Display device 218 of FIG. 2, utilized with the present intelligent power management interface, may be a liquid crystal device, cathode ray tube, or other display device suitable for creating graphic images and alphanumeric characters recognizable to a user. Optional cursor control device 216 allows the computer user to dynamically signal the two dimensional movement of a visible symbol (cursor) on a display screen of display device 218. Many implementations of cursor control device 216 are known in the art including a trackball, mouse, touch pad, joystick or special keys on alphanumeric input device 214 capable of signaling movement of a given direction or manner of displacement.
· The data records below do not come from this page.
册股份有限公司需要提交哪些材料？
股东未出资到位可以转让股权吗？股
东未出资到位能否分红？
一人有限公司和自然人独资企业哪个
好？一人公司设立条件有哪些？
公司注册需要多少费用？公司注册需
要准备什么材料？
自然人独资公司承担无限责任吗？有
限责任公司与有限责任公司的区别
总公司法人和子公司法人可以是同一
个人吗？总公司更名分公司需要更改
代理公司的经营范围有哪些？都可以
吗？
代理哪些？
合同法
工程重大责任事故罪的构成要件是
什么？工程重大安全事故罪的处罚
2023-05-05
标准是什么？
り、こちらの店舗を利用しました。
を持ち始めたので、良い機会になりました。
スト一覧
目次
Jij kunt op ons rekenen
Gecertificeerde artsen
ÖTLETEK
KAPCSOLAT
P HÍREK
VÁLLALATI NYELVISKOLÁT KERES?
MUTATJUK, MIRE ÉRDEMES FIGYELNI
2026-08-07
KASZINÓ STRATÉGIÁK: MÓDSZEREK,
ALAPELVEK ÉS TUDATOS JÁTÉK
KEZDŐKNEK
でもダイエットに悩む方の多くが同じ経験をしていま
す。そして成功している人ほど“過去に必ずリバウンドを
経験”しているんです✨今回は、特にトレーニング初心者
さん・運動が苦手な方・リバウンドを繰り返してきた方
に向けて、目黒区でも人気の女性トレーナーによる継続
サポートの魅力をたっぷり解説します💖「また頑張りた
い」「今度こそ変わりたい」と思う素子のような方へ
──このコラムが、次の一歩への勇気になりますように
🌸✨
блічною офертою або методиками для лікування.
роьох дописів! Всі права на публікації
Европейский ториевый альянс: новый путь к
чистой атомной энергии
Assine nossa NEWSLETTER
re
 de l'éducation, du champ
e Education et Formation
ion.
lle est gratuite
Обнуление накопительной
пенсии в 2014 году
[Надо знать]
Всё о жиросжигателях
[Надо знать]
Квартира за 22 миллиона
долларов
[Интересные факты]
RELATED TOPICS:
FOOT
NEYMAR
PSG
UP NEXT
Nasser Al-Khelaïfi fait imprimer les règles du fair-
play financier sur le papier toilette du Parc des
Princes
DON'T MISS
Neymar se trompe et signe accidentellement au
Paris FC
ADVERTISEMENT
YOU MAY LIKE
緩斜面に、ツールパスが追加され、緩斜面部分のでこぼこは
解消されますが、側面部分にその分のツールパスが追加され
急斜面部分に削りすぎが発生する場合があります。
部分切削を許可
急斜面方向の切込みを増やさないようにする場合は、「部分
Alternatively, it will be appreciated that a cursor can be directed and/or activated via input from alphanumeric input device 214 using special keys and key sequence commands. The present invention is also well suited to directing a cursor by other means such as, for example, voice commands. A more detailed discussion of the present intelligent power management interface is found below.
FIG. 3 illustrates the hardware components of an exemplary computer system 300 in which the present invention is used. Computer system 300 includes at least one microprocessor 302 and memory 304 coupled by system bus 306 to a plurality of devices typically shown as 308. Although not specifically shown in FIG. 3 for the sake of clarity, devices 308 may include the following: a display terminal; input devices, such as a keyboard and/or a mouse; sound generating devices; secondary and tertiary storage devices, and the like. As will be appreciated by persons of ordinary skills in the art, the exemplary computer system and the functions performed thereby are not critical to the use of the present invention and that other arrangements of devices and functions may be substituted therefor.
As is well understood in the art, active portions of the operating system 301 and application programs 303 are stored in memory 304 for execution by microprocessor 302 with in-active portions of operating 310 system and application programs 303 stored on a disk drive or other storage devices, not shown. Operating system 301 provides the basic instruction set for controlling microprocessor 302 and for interfacing microprocessor 302 with the plurality of devices 308 in a manner that permits completion of the tasks requested by application programs 303. Application programs 303, by way of example, perform specific functions such as word processing, multimedia applications, or network communications.
Interfaces of operating system 301 determine when application programs 303 will use or require access to a particular device. Operating system 301 then transfers the necessary command, control, and data information to device driver 126 which is loaded in memory 304 upon power-up or system initialization. Device drivers 126 contain basic machine code necessary to control the operation of a corresponding device 308 and provides the interface between device registers 310 and memory 304 for the exchange of data.
To conserve system power consumption, many devices have the capability to switch to a low power "sleep" state.